* [Dataset excerpt]
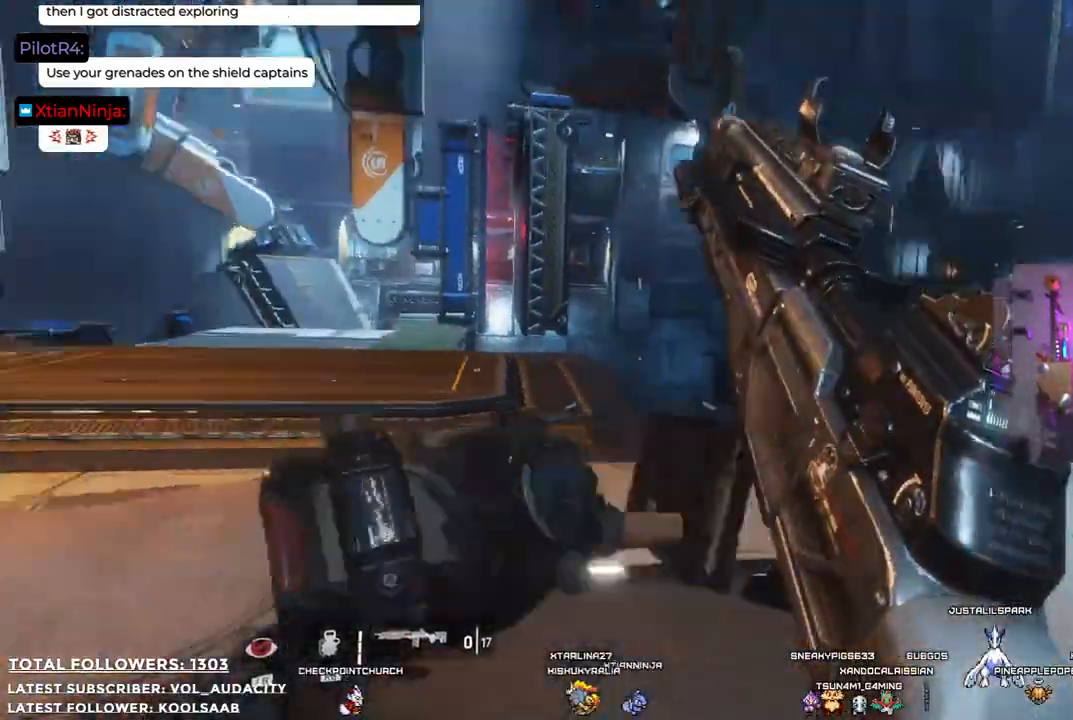
{"buttons": [], "left_stick": "up", "right_stick": "center", "events": [[67, "right_stick", "center"], [434, "left_stick", "up"]]}
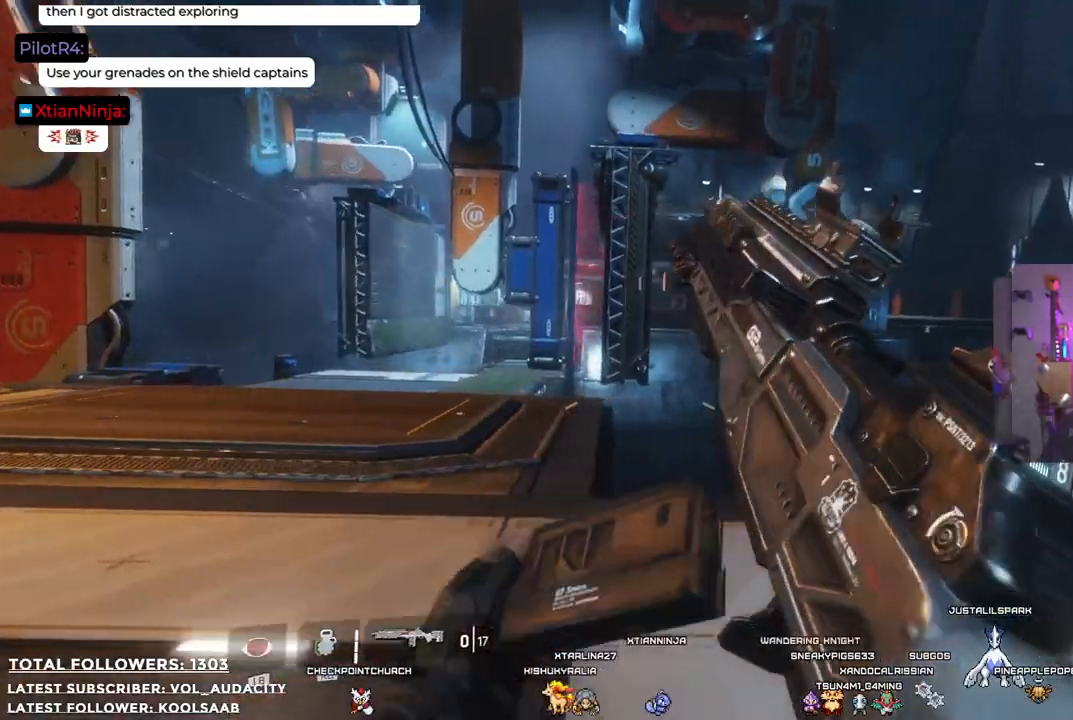
{"buttons": [], "left_stick": "right", "right_stick": "left", "events": [[16, "left_stick", "up-left"], [33, "right_stick", "left"], [400, "left_stick", "right"]]}
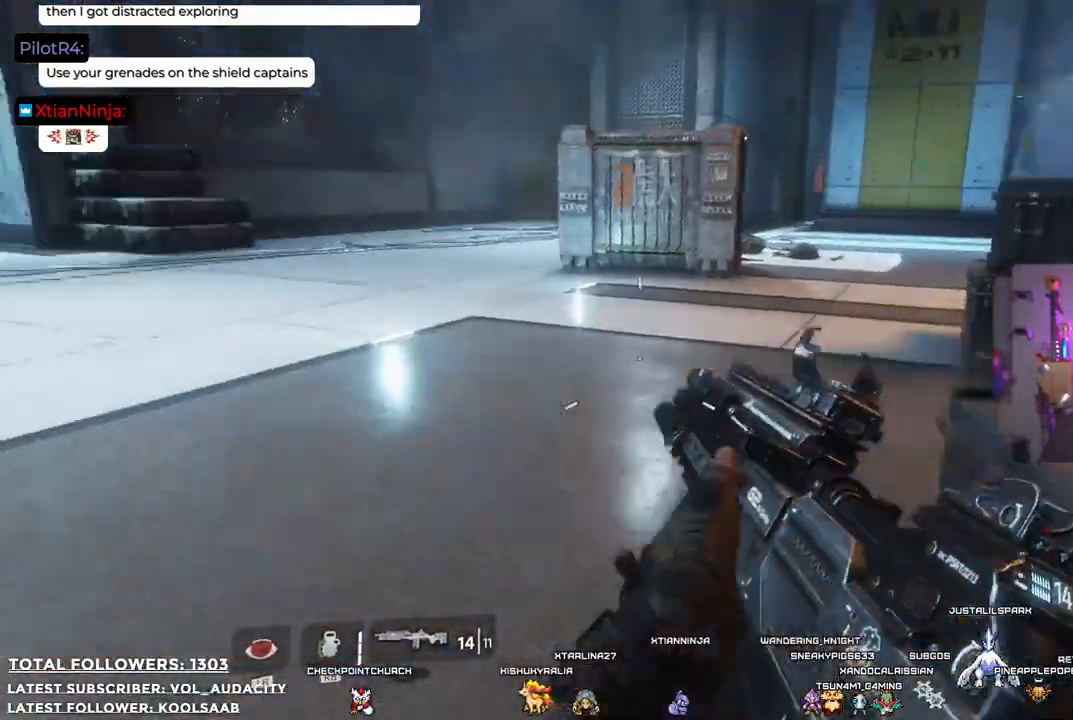
{"buttons": [], "left_stick": "right", "right_stick": "center", "events": [[16, "right_stick", "center"]]}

* [Exercise details]
With pictures excluded, output the listing above exactly as it stands.

* [The completed task]
{"buttons": [], "left_stick": "up", "right_stick": "center", "events": [[67, "right_stick", "center"], [434, "left_stick", "up"]]}
{"buttons": [], "left_stick": "right", "right_stick": "left", "events": [[16, "left_stick", "up-left"], [33, "right_stick", "left"], [400, "left_stick", "right"]]}
{"buttons": [], "left_stick": "right", "right_stick": "center", "events": [[16, "right_stick", "center"]]}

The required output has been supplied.